Ken Barris, who won the M-Net Book Prize for The Jailer’s Book, has just published a new novel. Shaun de Waal interviewed him via e-mail
Your new novel, Evolution (Zebra) is not nearly as dense as The Jailer’s Book, either on the level of the prose and metaphor, or on the level of the narrative itself. Was this a conscious decision on your part, a need to do something different from your first novel?
Yes. I needed to write something less intense than The Jailer’s Book, to allow more distance between the reader and the subject matter. I wanted to let more light in, less steam. When it comes to the language, I grew increasingly respectful of the fact that nouns and verbs do the job they’re supposed to, and don’t necessarily require much ornamentation.
Evolution focuses on two transracial sexual relationships. Why do you think such relationships are so important to South African fiction?
I suppose it is one of the more intense encounters possible between people. A conversation over tea or a game of chess just won’t bring the same fullness of response to bear, nor the same level of restriction and transgression. It is also a useful measure of change: as it is no longer forbidden, sex across the colour line reverts to its primary nature – as a sexual rather than a political event, though it might well retain political undertones.
The present-day relationship in Evolution seems to be somewhat satirised; the historical one is treated very seriously, almost tragically. Is there a sharp contrast of past and present here?
I imagine that is what the book is about – the dystopia of the past won’t easily be evolved into an unambivalent Eden, at least not without releasing a stream of Fanta all over one’s readers. I feel edgy and unclear about my own freedom, greatly relieved as I am by our transformation. Part of the satire is my reaction to the characters involved, more a personal than a social dynamic of writing.
Is it just a matter of the present-day relationship repeating the older one, like the tragedies of history repeating as farce?

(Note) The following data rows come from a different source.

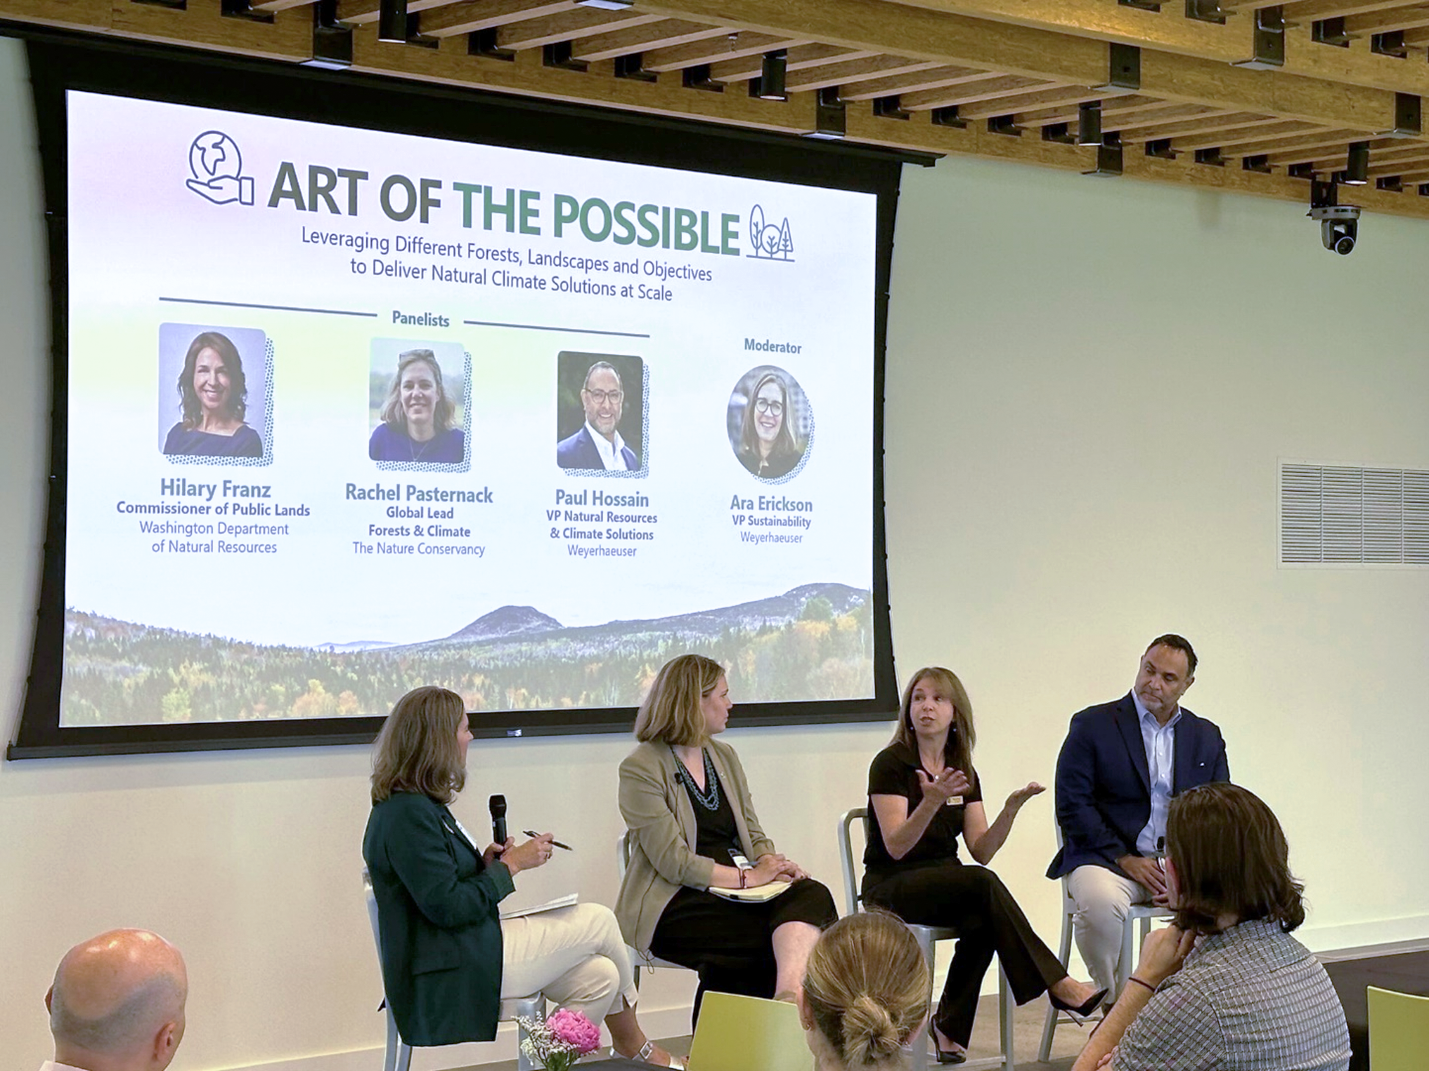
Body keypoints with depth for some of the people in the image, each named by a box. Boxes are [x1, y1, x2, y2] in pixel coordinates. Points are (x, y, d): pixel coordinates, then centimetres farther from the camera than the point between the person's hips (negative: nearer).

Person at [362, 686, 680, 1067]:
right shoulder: (406, 814, -19)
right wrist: (510, 865, -11)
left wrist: (484, 862, 3)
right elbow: (447, 907, -22)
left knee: (600, 976, 1)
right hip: (451, 974, -10)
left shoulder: (420, 805, 13)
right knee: (599, 922, 0)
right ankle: (634, 1046, 19)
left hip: (471, 952, 10)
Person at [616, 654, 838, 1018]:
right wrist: (747, 876, -16)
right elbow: (673, 862, -13)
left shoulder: (724, 756, 19)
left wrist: (771, 862, -5)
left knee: (811, 895, -28)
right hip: (674, 907, -7)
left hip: (732, 891, 7)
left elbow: (752, 832, 18)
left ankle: (789, 996, -47)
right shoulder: (640, 769, -6)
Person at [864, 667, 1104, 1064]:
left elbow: (982, 851, 1)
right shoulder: (890, 764, -8)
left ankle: (951, 1027, -16)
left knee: (982, 922, -30)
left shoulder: (964, 773, 10)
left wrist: (1012, 808, -15)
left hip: (947, 883, 5)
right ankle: (1057, 986, -28)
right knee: (983, 884, -32)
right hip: (892, 887, -5)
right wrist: (931, 802, -34)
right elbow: (896, 847, -18)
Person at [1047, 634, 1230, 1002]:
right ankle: (1115, 1003, -16)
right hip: (1108, 858, -3)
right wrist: (1126, 860, -12)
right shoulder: (1093, 725, 4)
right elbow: (1072, 805, -3)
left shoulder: (1206, 737, 16)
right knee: (1101, 904, -37)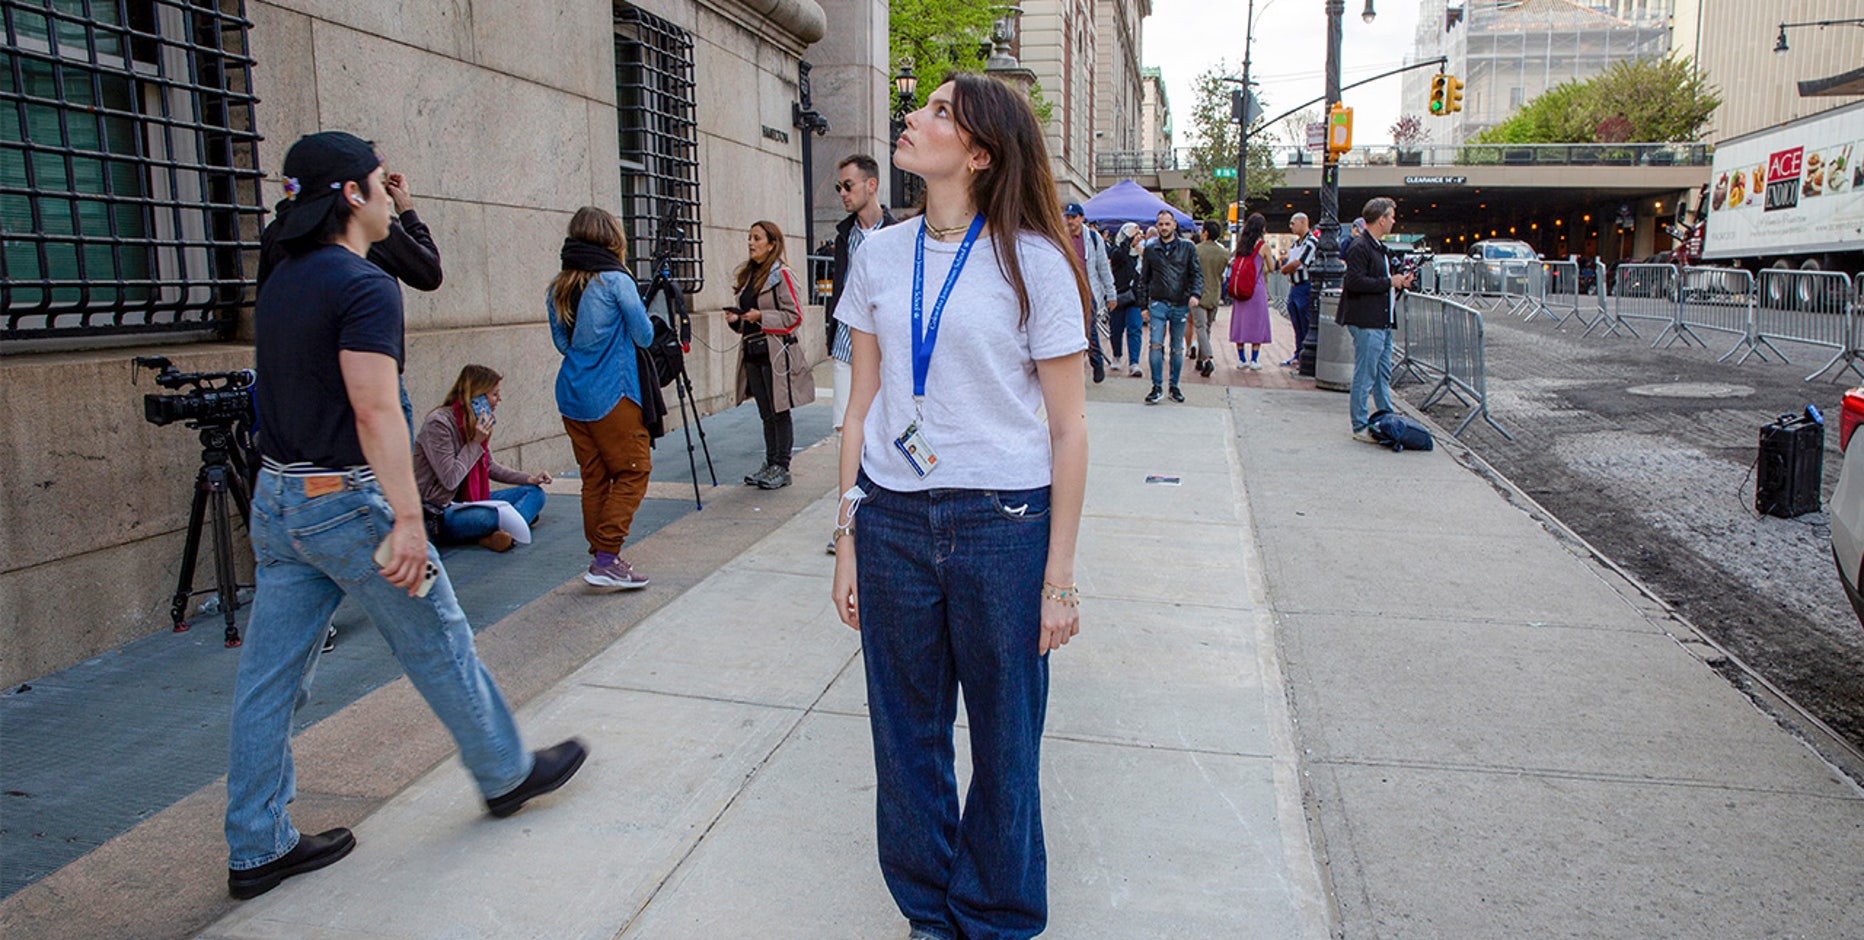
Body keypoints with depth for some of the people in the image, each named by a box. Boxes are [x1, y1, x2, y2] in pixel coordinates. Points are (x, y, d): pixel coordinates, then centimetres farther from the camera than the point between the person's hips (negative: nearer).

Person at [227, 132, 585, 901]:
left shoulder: (281, 282, 12)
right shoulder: (364, 286, -16)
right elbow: (375, 410, -25)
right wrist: (408, 519, -28)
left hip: (276, 498, 9)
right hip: (346, 502, -9)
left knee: (268, 677, 11)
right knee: (440, 648, 8)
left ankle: (256, 847, 21)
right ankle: (506, 774, 27)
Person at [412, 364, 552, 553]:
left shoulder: (477, 423, 7)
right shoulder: (438, 423, -17)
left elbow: (489, 466, 20)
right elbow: (450, 480, -19)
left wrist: (529, 479, 9)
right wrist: (476, 442, -16)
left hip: (469, 501, 9)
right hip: (438, 514, -9)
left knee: (535, 492, -2)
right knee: (495, 516, -38)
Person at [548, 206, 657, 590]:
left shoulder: (557, 287, 9)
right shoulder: (615, 280, -10)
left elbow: (561, 342, 16)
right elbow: (644, 335, -5)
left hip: (571, 395, 7)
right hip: (612, 395, -7)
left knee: (595, 478, 12)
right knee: (633, 471, 1)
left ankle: (600, 558, 15)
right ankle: (606, 560, -5)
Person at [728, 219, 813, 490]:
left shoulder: (782, 274, -8)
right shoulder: (748, 275, 16)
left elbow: (794, 315, -12)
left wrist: (761, 317, -19)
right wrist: (736, 319, 4)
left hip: (777, 353, -8)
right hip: (753, 353, 8)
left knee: (780, 412, -1)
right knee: (766, 413, 13)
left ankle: (782, 468, 6)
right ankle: (770, 465, 20)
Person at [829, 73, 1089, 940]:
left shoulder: (1032, 262, -6)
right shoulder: (881, 257, 6)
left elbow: (1068, 428, -4)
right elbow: (862, 406, 10)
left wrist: (1058, 575, -6)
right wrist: (849, 538, 7)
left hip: (1002, 523, -3)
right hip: (892, 521, 4)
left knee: (1004, 739, 10)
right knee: (907, 736, 13)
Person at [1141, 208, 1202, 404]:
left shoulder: (1187, 248, 6)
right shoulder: (1151, 250, 9)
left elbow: (1197, 274, 3)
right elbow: (1145, 279, 14)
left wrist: (1195, 294, -15)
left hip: (1180, 305, 0)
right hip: (1158, 304, 0)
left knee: (1178, 349, 6)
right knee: (1156, 345, -12)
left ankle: (1174, 386, 17)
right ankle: (1157, 387, -5)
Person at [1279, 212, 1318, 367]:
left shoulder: (1311, 241, -12)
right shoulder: (1295, 242, 17)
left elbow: (1296, 264, -18)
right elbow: (1287, 265, 16)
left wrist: (1285, 268, 1)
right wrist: (1288, 268, -6)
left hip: (1305, 286, -9)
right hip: (1293, 286, 9)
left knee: (1307, 326, -5)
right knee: (1297, 325, 13)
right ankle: (1298, 355, 20)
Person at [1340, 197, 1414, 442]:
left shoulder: (1378, 246, 19)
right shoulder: (1359, 247, -14)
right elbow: (1355, 281, -23)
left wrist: (1399, 282, 10)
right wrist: (1389, 282, -16)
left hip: (1382, 322, 10)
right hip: (1366, 323, -10)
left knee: (1383, 375, 16)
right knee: (1364, 376, -4)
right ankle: (1360, 427, 2)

Perhaps the political element in the contemporary relationship recedes more into the background. I don’t mean to suggest that it vanishes. A sexual relationship in free circumstances with uncertain boundaries would probably be less stark than its opposite, and more complex, with a more nuanced social text written into it. If there’s a history lesson in there, I didn’t do it on purpose – but maybe it’s a question of the present shaping itself, with certain ironies and inversions, on foundations laid in the past.
What is the purpose of serious literature?

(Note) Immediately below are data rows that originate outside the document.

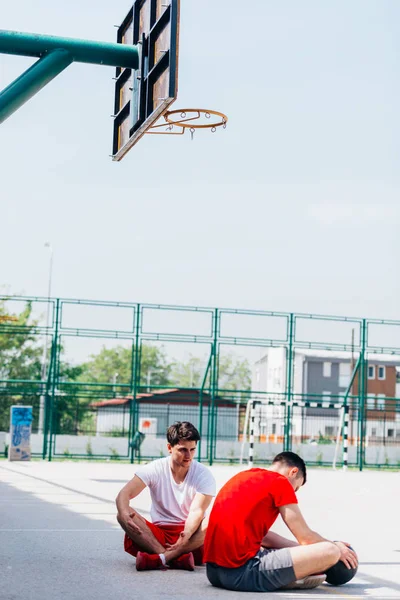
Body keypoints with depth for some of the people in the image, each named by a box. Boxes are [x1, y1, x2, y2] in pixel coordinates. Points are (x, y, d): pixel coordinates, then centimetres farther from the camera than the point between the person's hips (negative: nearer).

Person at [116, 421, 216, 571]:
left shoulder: (204, 475, -5)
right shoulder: (155, 469, -3)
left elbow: (197, 511, -18)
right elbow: (124, 494, -13)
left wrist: (187, 534, -40)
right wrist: (124, 513, -37)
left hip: (190, 536, -1)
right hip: (157, 535, 1)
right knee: (123, 515, -25)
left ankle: (160, 558, -41)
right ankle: (176, 558, -40)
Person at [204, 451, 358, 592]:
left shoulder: (243, 477, 21)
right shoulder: (279, 481, -3)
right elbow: (306, 537, 2)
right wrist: (335, 547, 20)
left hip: (214, 570, 10)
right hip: (243, 572, -9)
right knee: (331, 552, -10)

Serious literature is part of an undeclared war of consciousness that expresses itself through language. There is an immense flood of banality throughout world culture – in the media, in literature, in movies, in living speech – and then there is the possibility of inventing a compelling and original language of expression.
I’m not suggesting that writers of serious literature are automatically on the side of the angels, but good writing should show the linguistic marks of that tension, of that struggle to shape something more vital from the relatively inane materials of life and common speech.
I believe that the shadow of any artist is the tendency to slide into predictable forms of expression. So the purpose of writing, seen at least from this angle, is to redeem sensibility from the pre-existing forms that at once define and limit it.
There is another aspect to serious literature that has nothing to do with purposes. Like other forms of art, it explains itself just by existing, creating through its activity an open complex of discovery and questioning, of feeling and recognition. In doing so it should move beyond the clearly definable spaces contained within the notion of a “purpose”.